L'Antiquité gréco-romaine

Il est probable que les Grecs aient élaboré un système de perspective fondé sur ce qu'ils savaient des lois de l'optique, mais il est pratiquement impossible d'en avoir la preuve, la grande peinture monumentale ayant, comme on sait, disparu. On trouve bien, dans les peintures de vases, des boucliers et des roues de chars vus en raccourci, c'est-à-dire représentés par une forme oblongue, mais les sièges et coffrets vus de trois quarts sont représentés le plus souvent en perspective primitive. Il en va de même du dessin d'un palais servant de cadre à une scène de tragédie, figuré sur un cratère du IVe s. av. J.-C. provenant de Tarente (Würzburg, Martin von Wagner Museum). On sent toutefois, ici, que le peintre a imité librement un décor en trompe l'œil.

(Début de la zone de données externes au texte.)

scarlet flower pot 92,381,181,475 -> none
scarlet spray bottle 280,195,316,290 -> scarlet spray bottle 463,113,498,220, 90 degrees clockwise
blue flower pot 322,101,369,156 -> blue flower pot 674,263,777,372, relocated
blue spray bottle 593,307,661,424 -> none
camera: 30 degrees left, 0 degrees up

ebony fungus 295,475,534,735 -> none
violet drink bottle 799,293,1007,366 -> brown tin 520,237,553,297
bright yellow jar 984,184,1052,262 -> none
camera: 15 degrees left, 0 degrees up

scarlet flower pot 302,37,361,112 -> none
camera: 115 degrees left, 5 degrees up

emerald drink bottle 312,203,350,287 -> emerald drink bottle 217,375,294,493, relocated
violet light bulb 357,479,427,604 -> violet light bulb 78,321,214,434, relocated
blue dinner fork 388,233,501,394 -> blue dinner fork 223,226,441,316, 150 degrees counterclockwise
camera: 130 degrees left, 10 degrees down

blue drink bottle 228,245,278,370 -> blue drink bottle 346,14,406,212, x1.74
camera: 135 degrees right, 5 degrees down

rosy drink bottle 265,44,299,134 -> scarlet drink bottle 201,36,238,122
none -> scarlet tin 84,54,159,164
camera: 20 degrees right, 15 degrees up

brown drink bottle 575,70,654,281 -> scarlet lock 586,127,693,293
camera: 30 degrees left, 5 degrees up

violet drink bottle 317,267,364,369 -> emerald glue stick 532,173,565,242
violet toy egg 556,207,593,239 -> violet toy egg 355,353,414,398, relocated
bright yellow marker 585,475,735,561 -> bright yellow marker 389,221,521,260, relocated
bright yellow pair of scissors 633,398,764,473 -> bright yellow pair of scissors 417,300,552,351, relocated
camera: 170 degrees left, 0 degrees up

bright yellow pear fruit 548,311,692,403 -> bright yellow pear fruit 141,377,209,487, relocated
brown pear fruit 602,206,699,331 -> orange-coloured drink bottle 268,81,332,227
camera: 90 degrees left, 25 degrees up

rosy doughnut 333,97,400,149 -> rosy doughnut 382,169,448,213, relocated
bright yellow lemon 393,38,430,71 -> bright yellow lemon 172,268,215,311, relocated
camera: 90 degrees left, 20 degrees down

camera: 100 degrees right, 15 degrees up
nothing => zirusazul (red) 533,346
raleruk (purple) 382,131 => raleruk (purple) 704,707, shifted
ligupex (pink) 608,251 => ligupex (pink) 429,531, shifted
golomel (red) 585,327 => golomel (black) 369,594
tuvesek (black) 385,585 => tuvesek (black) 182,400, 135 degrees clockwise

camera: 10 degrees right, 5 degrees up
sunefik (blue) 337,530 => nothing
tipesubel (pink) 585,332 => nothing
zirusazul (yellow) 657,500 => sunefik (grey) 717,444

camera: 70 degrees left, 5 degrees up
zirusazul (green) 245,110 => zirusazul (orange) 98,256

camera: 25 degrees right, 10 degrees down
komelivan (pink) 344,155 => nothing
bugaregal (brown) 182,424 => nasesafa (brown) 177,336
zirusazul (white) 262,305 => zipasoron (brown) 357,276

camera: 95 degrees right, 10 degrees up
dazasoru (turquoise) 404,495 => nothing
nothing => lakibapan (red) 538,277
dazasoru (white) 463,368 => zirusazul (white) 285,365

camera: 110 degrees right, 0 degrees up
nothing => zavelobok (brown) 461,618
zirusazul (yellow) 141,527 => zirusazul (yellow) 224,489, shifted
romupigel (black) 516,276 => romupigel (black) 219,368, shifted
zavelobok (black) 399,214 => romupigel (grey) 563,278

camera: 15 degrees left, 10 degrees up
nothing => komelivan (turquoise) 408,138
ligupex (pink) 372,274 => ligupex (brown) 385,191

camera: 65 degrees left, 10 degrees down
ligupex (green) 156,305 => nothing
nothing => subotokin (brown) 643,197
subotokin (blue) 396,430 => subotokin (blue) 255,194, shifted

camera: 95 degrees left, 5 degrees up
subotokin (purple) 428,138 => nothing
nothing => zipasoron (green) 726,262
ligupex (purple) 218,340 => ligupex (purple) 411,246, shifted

   Il semble bien, en effet, que la nécessité pour le théâtre grec de situer ses acteurs dans un espace comparable à l'espace réel soit à l'origine de la perspective classique. Il s'agissait en somme de faire éclater les limites de la scène en peignant en trompe l'œil une architecture prolongeant celle du théâtre lui-même. Dans son 7e livre d'architecture, Vitruve rapporte qu'Eschyle avait expliqué à Agatharcos la manière de faire les décorations de théâtre pour la tragédie. Démocrite et Anaxagore auraient ensuite écrit eux aussi sur ce sujet, " principalement, dit Vitruve, sur l'artifice au moyen duquel on pouvait, en plaçant un point en un certain lieu, imiter si bien la disposition naturelle des lignes qui sortent des yeux en s'élargissant que, bien que cette disposition des lignes soit une chose qui nous est inconnue, on parvenait à faire illusion et à représenter fort bien les édifices dans les perspectives que l'on peignait sur la scène, où ce qui est peint seulement sur une surface plate paraît être rapproché en de certains endroits, et être plus éloigné dans d'autres ".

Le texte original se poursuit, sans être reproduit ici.